My General Election 2017 vote as a dual Polish-British citizen naturalised in 2016

Anna Piela

@annapiela999

(Images and email screenshots at the bottom of the post)

I was refused a ballot in the General Election today.

I am a dual Polish-UK citizen living in Leeds, registered to vote in this election. I was naturalised in June 2016, just after the Brexit vote. I have lived in Yorkshire since 2005, when I arrived to study for a PhD in Women’s Studies at the University of York. Currently I am a university lecturer in Leeds. As a feminist, immigrant, concerned environmentalist, academic, and a very persistent individual I feel really strongly about my voting rights so I was looking forward with excitement to my first General Election vote this June.

I never received my polling card so I emailed the Electoral Commission in Leeds some time ago to make sure that I can vote. ‘You don’t need a polling card’, their response was. ‘You are registered to vote’. So this afternoon I skipped off to my local polling station at Temple Newsam Primary (East Leeds), and I grabbed my UK passport just in case. Little did I know that I was about to run into trouble immediately. I approached the table, gave my address, and was then told that I was ‘Category G’ (funny, I felt more like ‘Category B’ at that point), meaning I was ineligible to vote in this election as a Polish citizen. I felt everybody’s eyes on me. Do they think I am a fraud? I started to feel hot and embarassed.

Information supplied »
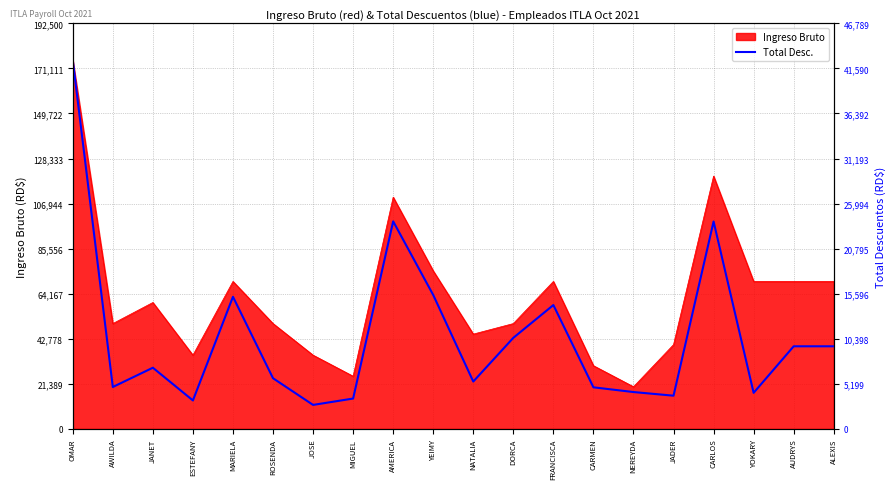

What is the label of the 8th point from the right?

FRANCISCA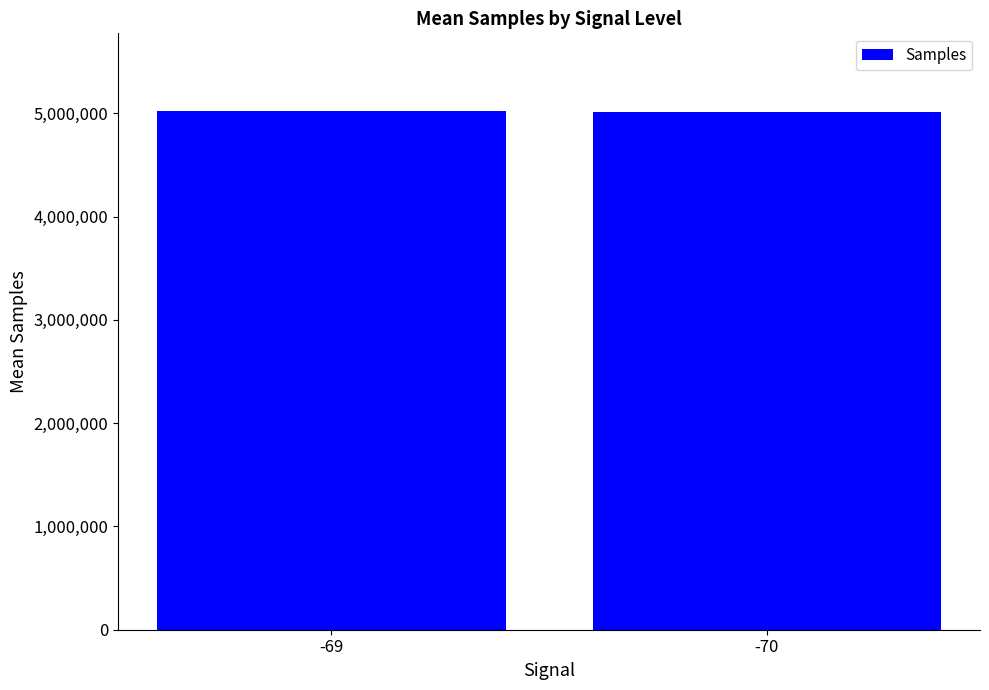

The value at -69 is 5021047. True or false?

True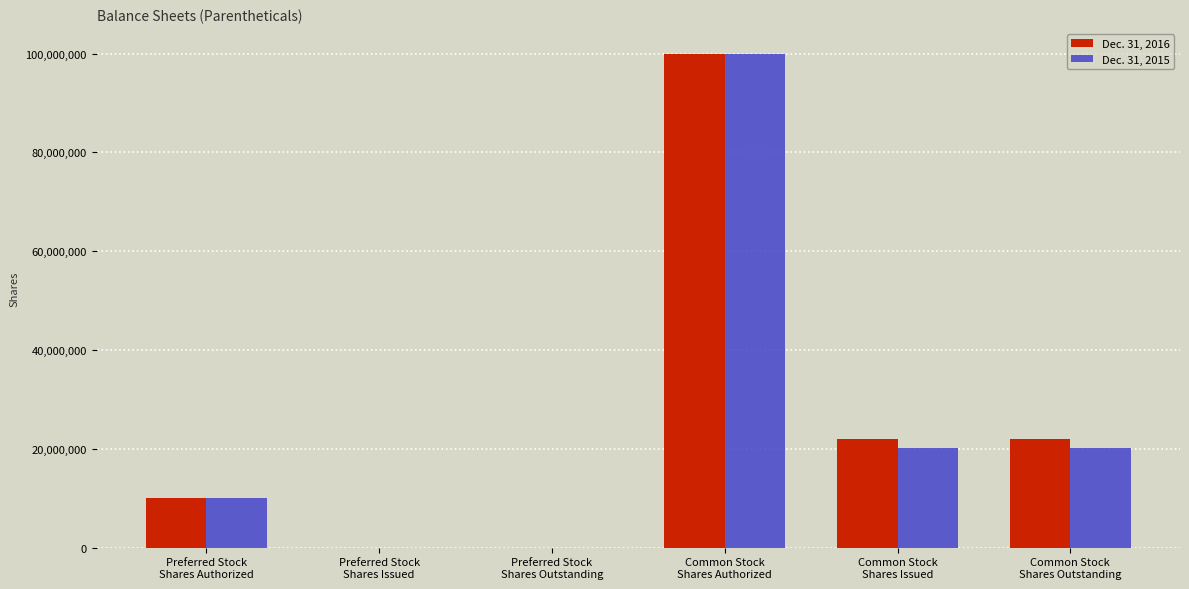

What is the greatest value displayed?

100000000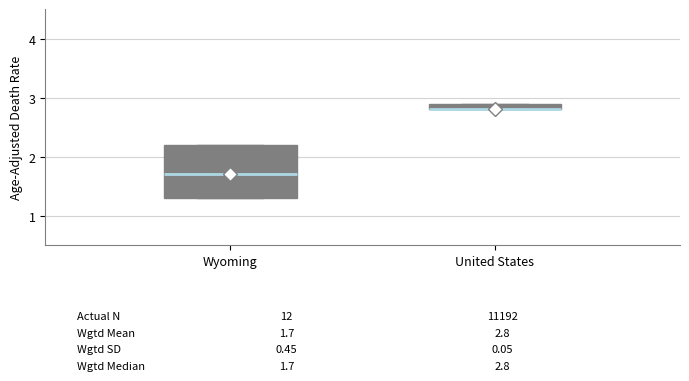

Which box is the tallest, from its lower edge to its upper edge?

Wyoming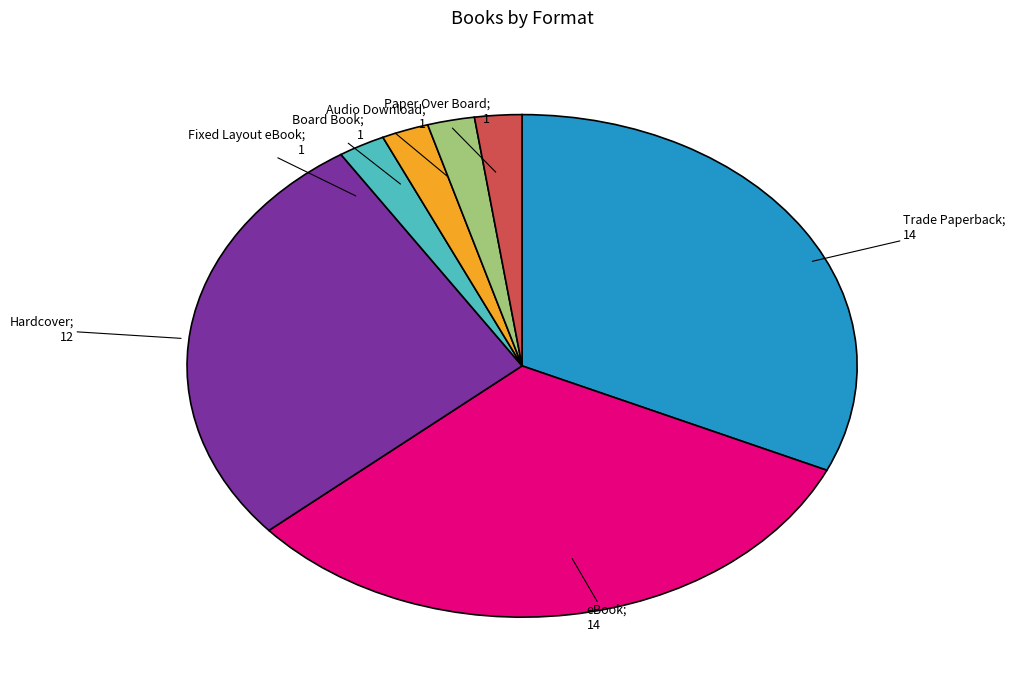

Does any single category account for the majority?

No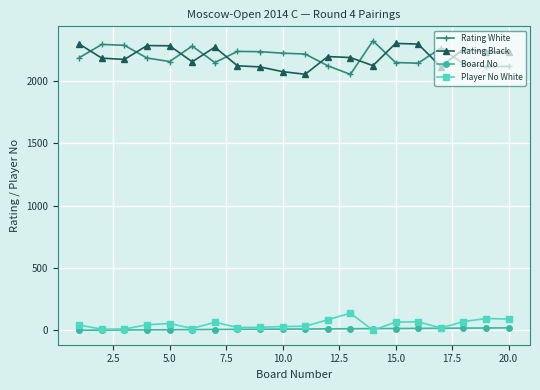

What is the highest value of the Rating Black series?

2298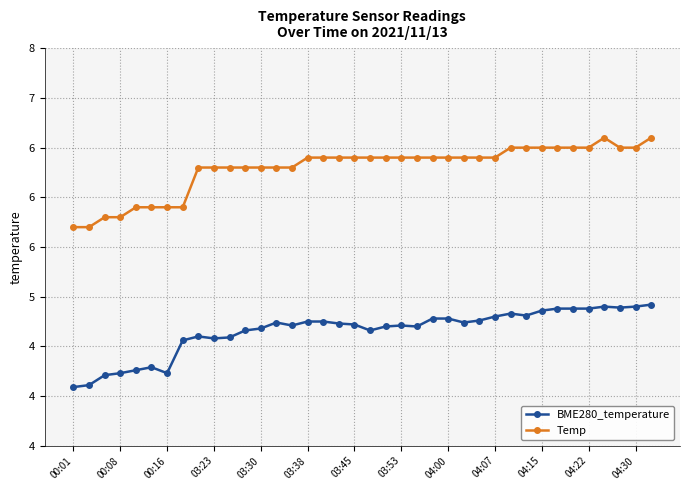

Reading right to left, list all the values displayed in this chart.

BME280_temperature: 4.9	4.9	4.9	4.9	4.9	4.9	4.9	4.9	4.8	4.8	4.8	4.8	4.7	4.8	4.8	4.7	4.7	4.7	4.7	4.7	4.7	4.8	4.8	4.7	4.7	4.7	4.7	4.6	4.6	4.6	4.6	4.2	4.3	4.3	4.2	4.2	4.1	4.1
Temp: 6.6	6.5	6.5	6.6	6.5	6.5	6.5	6.5	6.5	6.5	6.4	6.4	6.4	6.4	6.4	6.4	6.4	6.4	6.4	6.4	6.4	6.4	6.4	6.3	6.3	6.3	6.3	6.3	6.3	6.3	5.9	5.9	5.9	5.9	5.8	5.8	5.7	5.7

Things to do »
a – Answer these questions using the post about the 2017 General Election vote, answering each on its own line:
(i) In what month and year was the writer naturalised?
(ii) What subject did the writer come to the University of York to study for a PhD?
(iii) At which polling station was the writer told about being "Category G"?
b – Pick up the post about the 2017 General Election vote after its last sentence and continue it.

Answers for the exercise »
a –
(i) June 2016
(ii) Women's Studies
(iii) Temple Newsam Primary (East Leeds)

b –
Well, I am a dual citizen, so I said there must be an error somewhere, and the nice lady at the station gave me a phone number for the Leeds Electoral commission. Called them immediately. No response. Called them again. Again, an answering machine OK, says the nice lady, here’s another number to call. After punching through an extensive menu, I got put through to a clerk. He didn’t know anything and couldn’t help. After spelling out my name and the name of the clerk who had confirmed my registration by email earlier, I was told to wait for them to call me back. OK, says the nice lady at the station. I’ll call another number this time. She got put through and was told that I was ineligible to vote as a Polish citizen. Well, wasn’t I glad to whip out my British passport and wave it in her face. And then whoever was at the end of the line started crumbling. Oh, it’s a clerical error they say. She is indeed a UK citizen. So what do I do? asked the nice lady. ‘Give her a ballot and mark a clerical error in your register’ they said.

So that was that. They said at the station that there had been four other people who were refused the ballot there despite being apparently naturalised and registered, but they didn’t persevere like I did, and walked away.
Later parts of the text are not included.